■ **PROBLEM TO SOLVE**
Copy the data below character for character, leaving out the pictures.
═══
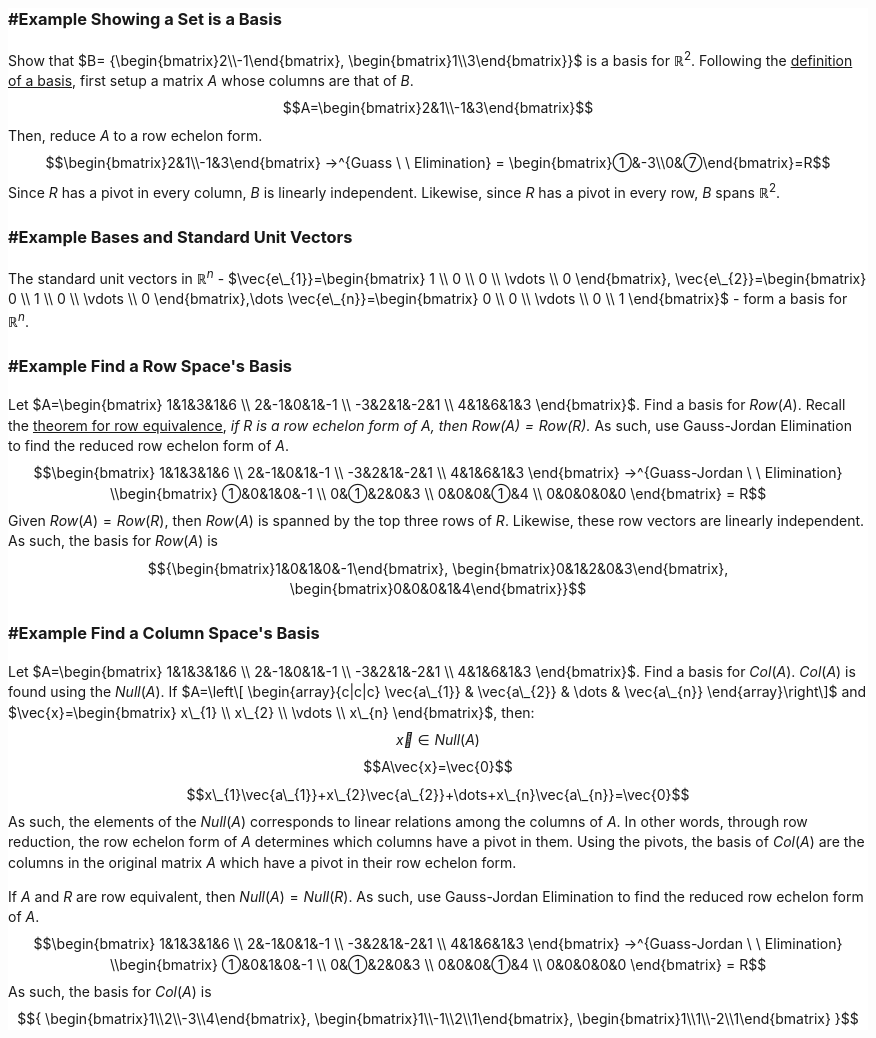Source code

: ### \#Example Showing a Set is a Basis

Show that $B= {\begin{bmatrix}2\\-1\end{bmatrix}, \begin{bmatrix}1\\3\end{bmatrix}}$ is a basis for $\mathbb{R}^{2}$.
Following the [definition of a basis](3.5%20Subspaces,%20Basis,%20Dimension,%20and%20Rank.html#definition-basis), first setup a matrix $A$ whose columns are that of $B$.
$$A=\begin{bmatrix}2&1\\-1&3\end{bmatrix}$$
Then, reduce $A$ to a row echelon form.
$$\begin{bmatrix}2&1\\-1&3\end{bmatrix} →^{Guass‎‎ \ \ Elimination} = \begin{bmatrix}①&-3\\0&⑦\end{bmatrix}=R$$
Since $R$ has a pivot in every column, $B$ is linearly independent. Likewise, since $R$ has a pivot in every row, $B$ spans $\mathbb{R}^{2}$.

### \#Example Bases and Standard Unit Vectors

The standard unit vectors in $\mathbb{R}^{n}$ - $\vec{e\_{1}}=\begin{bmatrix} 1 \\ 0 \\ 0 \\ \vdots \\ 0 \end{bmatrix}, \vec{e\_{2}}=\begin{bmatrix} 0 \\ 1 \\ 0 \\ \vdots \\ 0 \end{bmatrix},\dots \vec{e\_{n}}=\begin{bmatrix} 0 \\ 0 \\ \vdots \\ 0 \\ 1 \end{bmatrix}$ - form a basis for $\mathbb{R}^{n}$.

### \#Example Find a Row Space's Basis

Let $A=\begin{bmatrix} 1&1&3&1&6 \\ 2&-1&0&1&-1 \\ -3&2&1&-2&1 \\ 4&1&6&1&3 \end{bmatrix}$. Find a basis for $Row(A)$.
Recall the [theorem for row equivalence](3.5%20Subspaces,%20Basis,%20Dimension,%20and%20Rank.html#theorem-row-equivalence), *if $R$ is a row echelon form of $A$, then $Row(A)=Row(R)$.* As such, use Gauss-Jordan Elimination to find the reduced row echelon form of $A$.
$$\begin{bmatrix} 1&1&3&1&6 \\ 2&-1&0&1&-1 \\ -3&2&1&-2&1 \\ 4&1&6&1&3 \end{bmatrix} →^{Guass‎‎-Jordan \ \ Elimination}
\\begin{bmatrix} ①&0&1&0&-1 \\ 0&①&2&0&3 \\ 0&0&0&①&4 \\ 0&0&0&0&0 \end{bmatrix} = R$$
Given $Row(A)=Row(R)$, then $Row(A)$ is spanned by the top three rows of $R$. Likewise, these row vectors are linearly independent. As such, the basis for $Row(A)$ is
$${\begin{bmatrix}1&0&1&0&-1\end{bmatrix}, \begin{bmatrix}0&1&2&0&3\end{bmatrix}, \begin{bmatrix}0&0&0&1&4\end{bmatrix}}$$

### \#Example Find a Column Space's Basis

Let $A=\begin{bmatrix} 1&1&3&1&6 \\ 2&-1&0&1&-1 \\ -3&2&1&-2&1 \\ 4&1&6&1&3 \end{bmatrix}$. Find a basis for $Col(A)$.
$Col(A)$ is found using the $Null(A)$. If $A=\left\[ \begin{array}{c|c|c} \vec{a\_{1}} & \vec{a\_{2}} & \dots & \vec{a\_{n}} \end{array}\right\]$ and $\vec{x}=\begin{bmatrix} x\_{1} \\ x\_{2} \\ \vdots \\ x\_{n} \end{bmatrix}$, then:
$$\vec{x}\in Null(A)$$
$$A\vec{x}=\vec{0}$$
$$x\_{1}\vec{a\_{1}}+x\_{2}\vec{a\_{2}}+\dots+x\_{n}\vec{a\_{n}}=\vec{0}$$
As such, the elements of the $Null(A)$ corresponds to linear relations among the columns of $A$. In other words, through row reduction, the row echelon form of $A$ determines which columns have a pivot in them. Using the pivots, the basis of $Col(A)$ are the columns in the original matrix $A$ which have a pivot in their row echelon form.

If $A$ and $R$ are row equivalent, then $Null(A)=Null(R)$. As such, use Gauss-Jordan Elimination to find the reduced row echelon form of $A$.
$$\begin{bmatrix} 1&1&3&1&6 \\ 2&-1&0&1&-1 \\ -3&2&1&-2&1 \\ 4&1&6&1&3 \end{bmatrix} →^{Guass‎‎-Jordan \ \ Elimination}
\\begin{bmatrix} ①&0&1&0&-1 \\ 0&①&2&0&3 \\ 0&0&0&①&4 \\ 0&0&0&0&0 \end{bmatrix} = R$$
As such, the basis for $Col(A)$ is
$${ \begin{bmatrix}1\\2\\-3\\4\end{bmatrix}, \begin{bmatrix}1\\-1\\2\\1\end{bmatrix}, \begin{bmatrix}1\\1\\-2\\1\end{bmatrix} }$$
═══
■ **OUTPUT FOR THIS TASK**
Source code

: ### \#Example Showing a Set is a Basis

Show that $B= {\begin{bmatrix}2\\-1\end{bmatrix}, \begin{bmatrix}1\\3\end{bmatrix}}$ is a basis for $\mathbb{R}^{2}$.
Following the [definition of a basis](3.5%20Subspaces,%20Basis,%20Dimension,%20and%20Rank.html#definition-basis), first setup a matrix $A$ whose columns are that of $B$.
$$A=\begin{bmatrix}2&1\\-1&3\end{bmatrix}$$
Then, reduce $A$ to a row echelon form.
$$\begin{bmatrix}2&1\\-1&3\end{bmatrix} →^{Guass‎‎ \ \ Elimination} = \begin{bmatrix}①&-3\\0&⑦\end{bmatrix}=R$$
Since $R$ has a pivot in every column, $B$ is linearly independent. Likewise, since $R$ has a pivot in every row, $B$ spans $\mathbb{R}^{2}$.

### \#Example Bases and Standard Unit Vectors

The standard unit vectors in $\mathbb{R}^{n}$ - $\vec{e\_{1}}=\begin{bmatrix} 1 \\ 0 \\ 0 \\ \vdots \\ 0 \end{bmatrix}, \vec{e\_{2}}=\begin{bmatrix} 0 \\ 1 \\ 0 \\ \vdots \\ 0 \end{bmatrix},\dots \vec{e\_{n}}=\begin{bmatrix} 0 \\ 0 \\ \vdots \\ 0 \\ 1 \end{bmatrix}$ - form a basis for $\mathbb{R}^{n}$.

### \#Example Find a Row Space's Basis

Let $A=\begin{bmatrix} 1&1&3&1&6 \\ 2&-1&0&1&-1 \\ -3&2&1&-2&1 \\ 4&1&6&1&3 \end{bmatrix}$. Find a basis for $Row(A)$.
Recall the [theorem for row equivalence](3.5%20Subspaces,%20Basis,%20Dimension,%20and%20Rank.html#theorem-row-equivalence), *if $R$ is a row echelon form of $A$, then $Row(A)=Row(R)$.* As such, use Gauss-Jordan Elimination to find the reduced row echelon form of $A$.
$$\begin{bmatrix} 1&1&3&1&6 \\ 2&-1&0&1&-1 \\ -3&2&1&-2&1 \\ 4&1&6&1&3 \end{bmatrix} →^{Guass‎‎-Jordan \ \ Elimination}
\\begin{bmatrix} ①&0&1&0&-1 \\ 0&①&2&0&3 \\ 0&0&0&①&4 \\ 0&0&0&0&0 \end{bmatrix} = R$$
Given $Row(A)=Row(R)$, then $Row(A)$ is spanned by the top three rows of $R$. Likewise, these row vectors are linearly independent. As such, the basis for $Row(A)$ is
$${\begin{bmatrix}1&0&1&0&-1\end{bmatrix}, \begin{bmatrix}0&1&2&0&3\end{bmatrix}, \begin{bmatrix}0&0&0&1&4\end{bmatrix}}$$

### \#Example Find a Column Space's Basis

Let $A=\begin{bmatrix} 1&1&3&1&6 \\ 2&-1&0&1&-1 \\ -3&2&1&-2&1 \\ 4&1&6&1&3 \end{bmatrix}$. Find a basis for $Col(A)$.
$Col(A)$ is found using the $Null(A)$. If $A=\left\[ \begin{array}{c|c|c} \vec{a\_{1}} & \vec{a\_{2}} & \dots & \vec{a\_{n}} \end{array}\right\]$ and $\vec{x}=\begin{bmatrix} x\_{1} \\ x\_{2} \\ \vdots \\ x\_{n} \end{bmatrix}$, then:
$$\vec{x}\in Null(A)$$
$$A\vec{x}=\vec{0}$$
$$x\_{1}\vec{a\_{1}}+x\_{2}\vec{a\_{2}}+\dots+x\_{n}\vec{a\_{n}}=\vec{0}$$
As such, the elements of the $Null(A)$ corresponds to linear relations among the columns of $A$. In other words, through row reduction, the row echelon form of $A$ determines which columns have a pivot in them. Using the pivots, the basis of $Col(A)$ are the columns in the original matrix $A$ which have a pivot in their row echelon form.

If $A$ and $R$ are row equivalent, then $Null(A)=Null(R)$. As such, use Gauss-Jordan Elimination to find the reduced row echelon form of $A$.
$$\begin{bmatrix} 1&1&3&1&6 \\ 2&-1&0&1&-1 \\ -3&2&1&-2&1 \\ 4&1&6&1&3 \end{bmatrix} →^{Guass‎‎-Jordan \ \ Elimination}
\\begin{bmatrix} ①&0&1&0&-1 \\ 0&①&2&0&3 \\ 0&0&0&①&4 \\ 0&0&0&0&0 \end{bmatrix} = R$$
As such, the basis for $Col(A)$ is
$${ \begin{bmatrix}1\\2\\-3\\4\end{bmatrix}, \begin{bmatrix}1\\-1\\2\\1\end{bmatrix}, \begin{bmatrix}1\\1\\-2\\1\end{bmatrix} }$$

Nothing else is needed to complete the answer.